§ THE INPUT
◇ ◇ ◇ ◇ ◇
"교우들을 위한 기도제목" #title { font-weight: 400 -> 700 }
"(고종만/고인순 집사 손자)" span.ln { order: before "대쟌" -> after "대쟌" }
◇ ◇ ◇ ◇ ◇
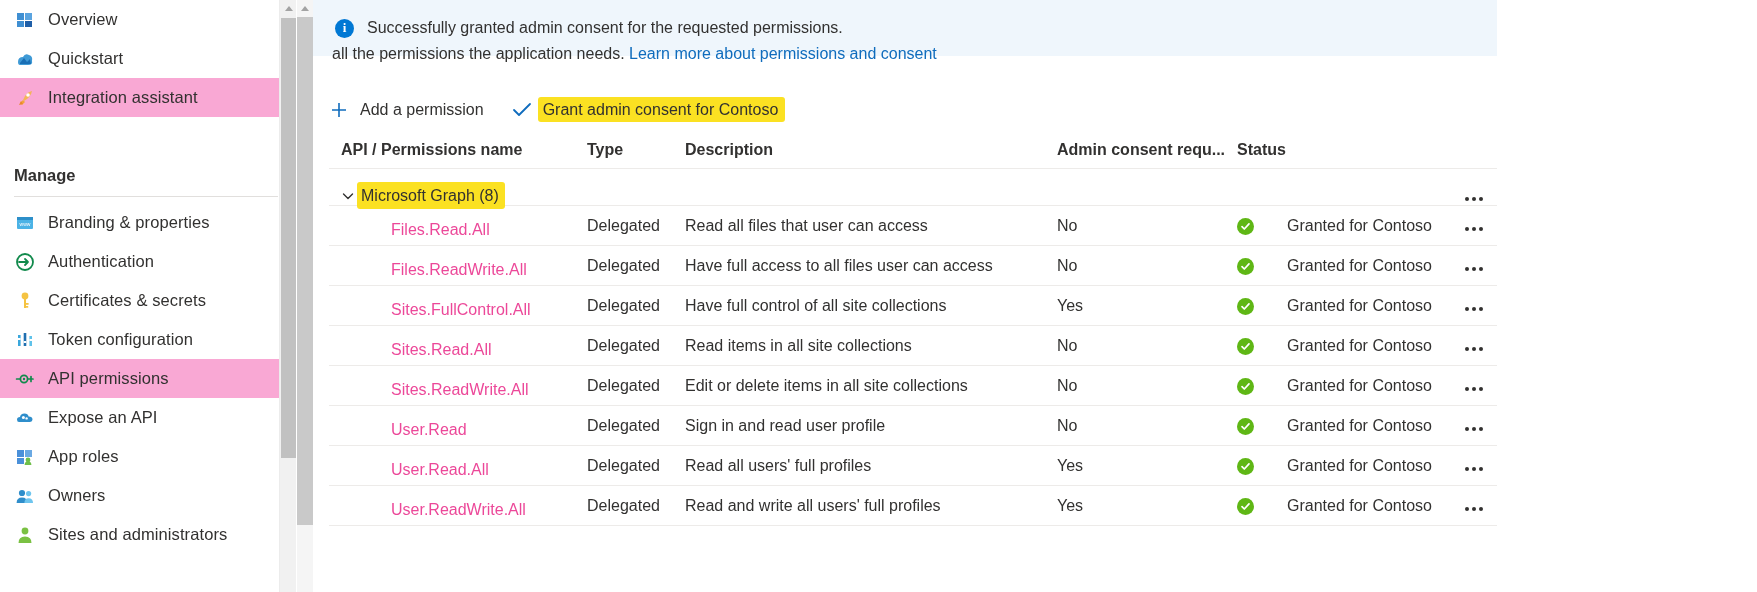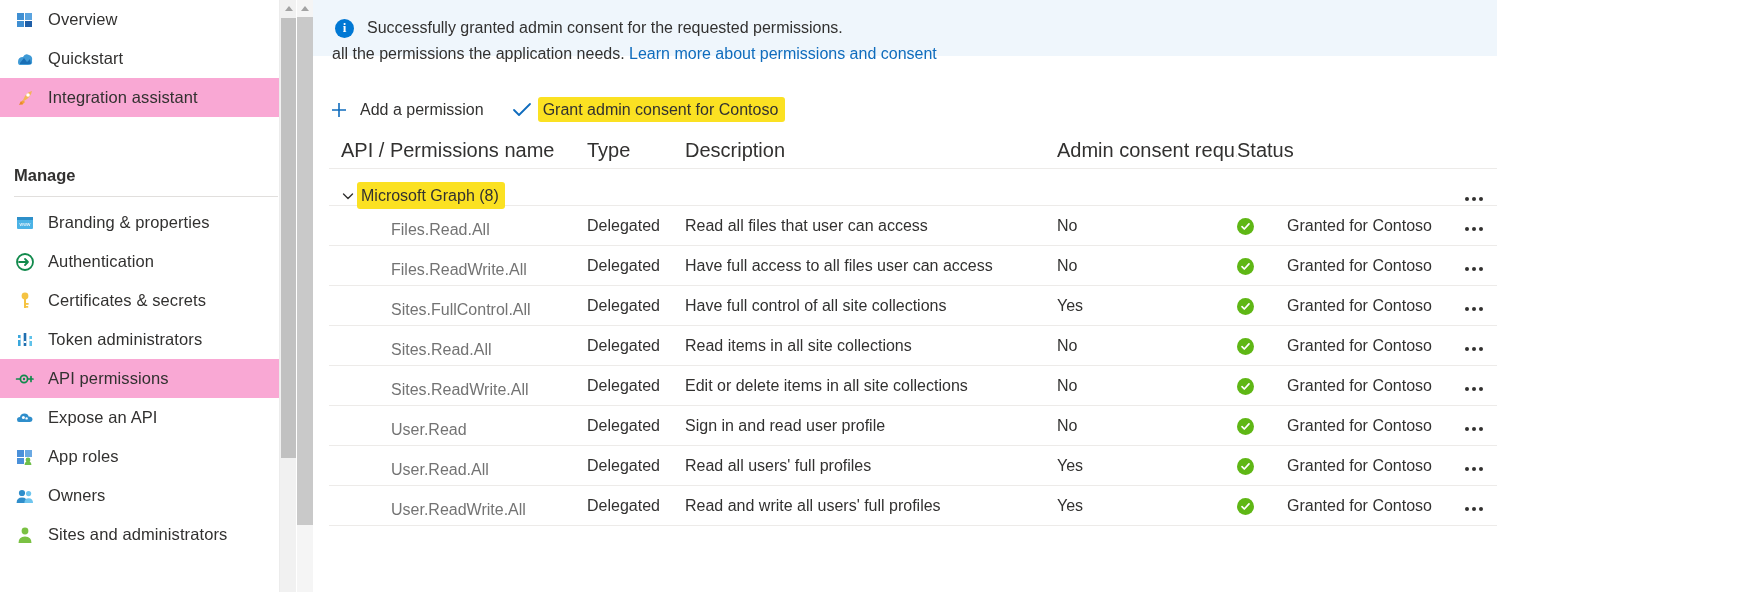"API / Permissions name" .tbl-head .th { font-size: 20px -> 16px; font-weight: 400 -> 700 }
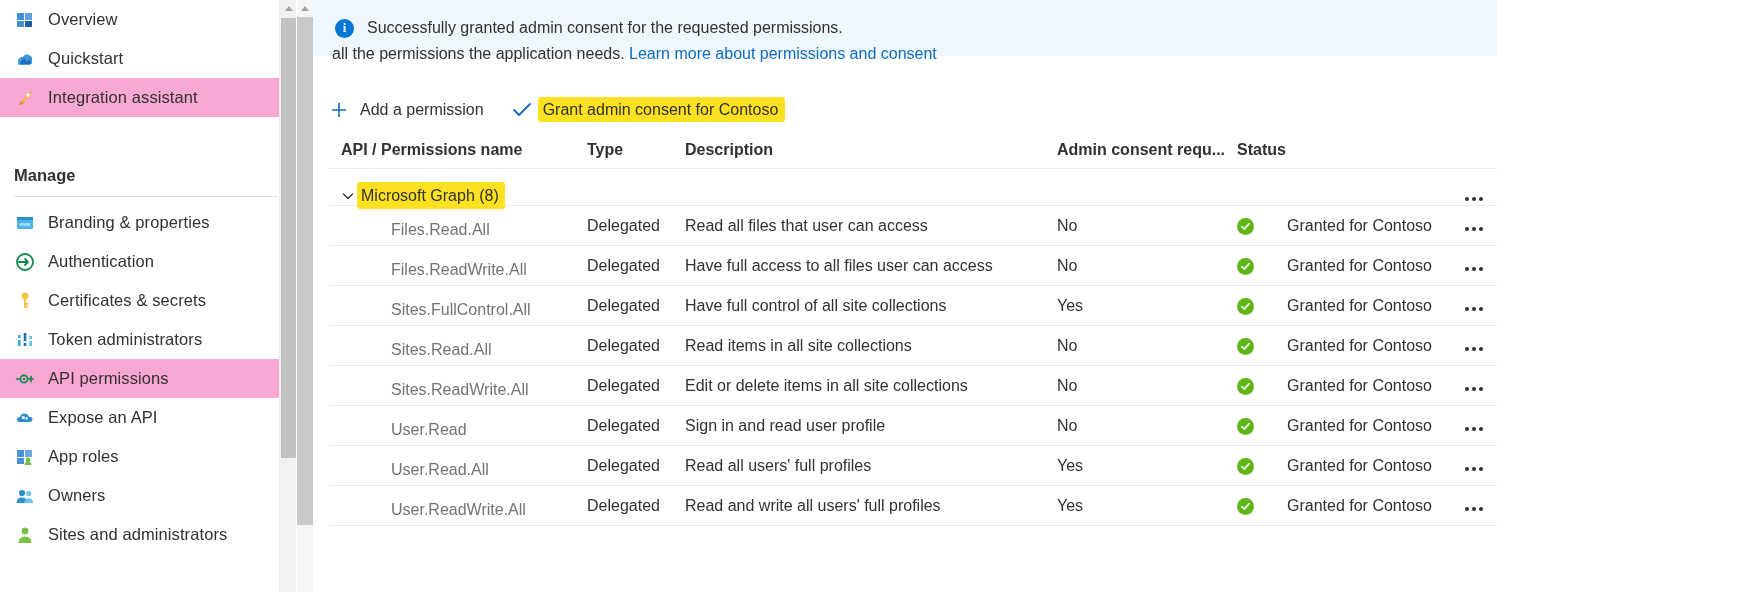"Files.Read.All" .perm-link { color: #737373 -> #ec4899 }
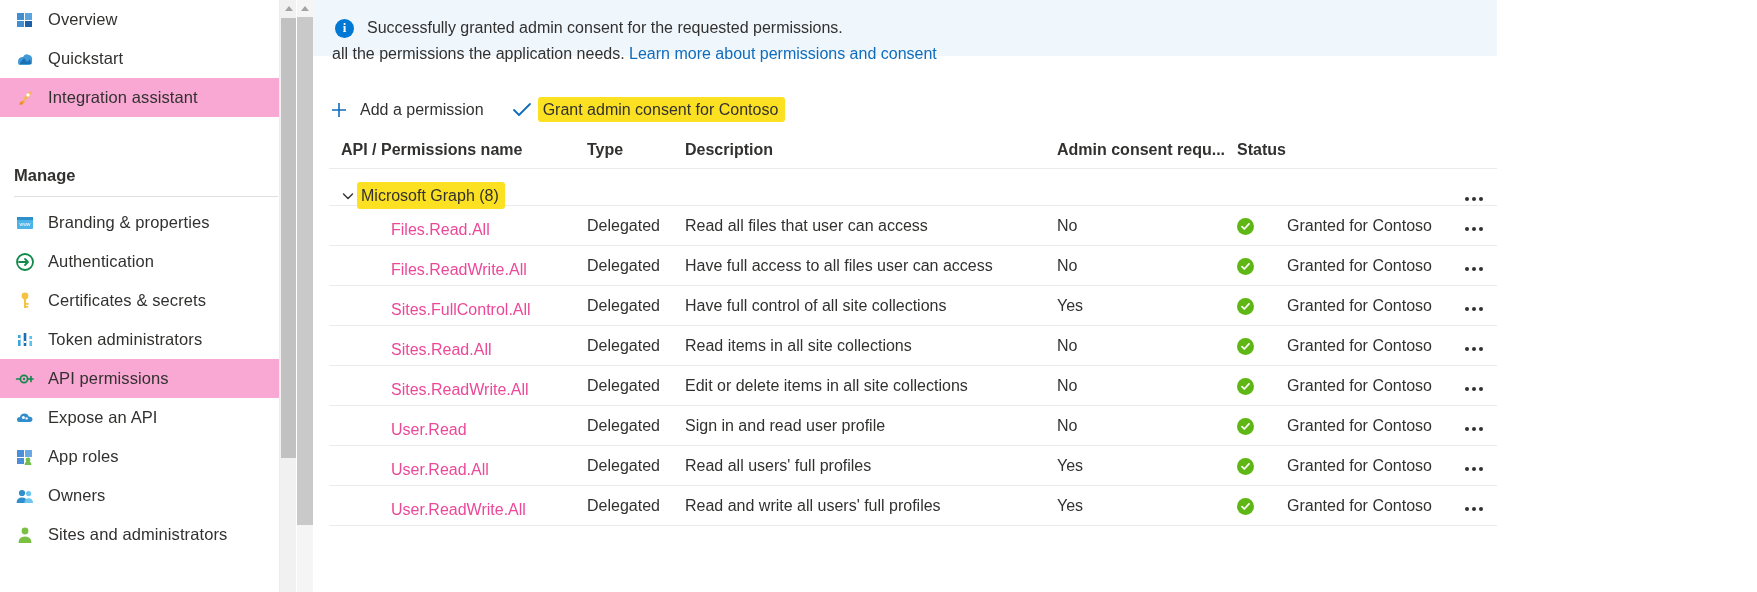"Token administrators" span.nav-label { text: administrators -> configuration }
◇ ◇ ◇ ◇ ◇
§ WHAT IS REQUIRED
Where a picture appears in the records above, omit it, and transcribe exactly the stretch of lines from the one with "color: #737373 ->" through the one with "text: administrators ->".

§ SOLUTION FOR THIS PROBLEM
"Files.Read.All" .perm-link { color: #737373 -> #ec4899 }
"Token administrators" span.nav-label { text: administrators -> configuration }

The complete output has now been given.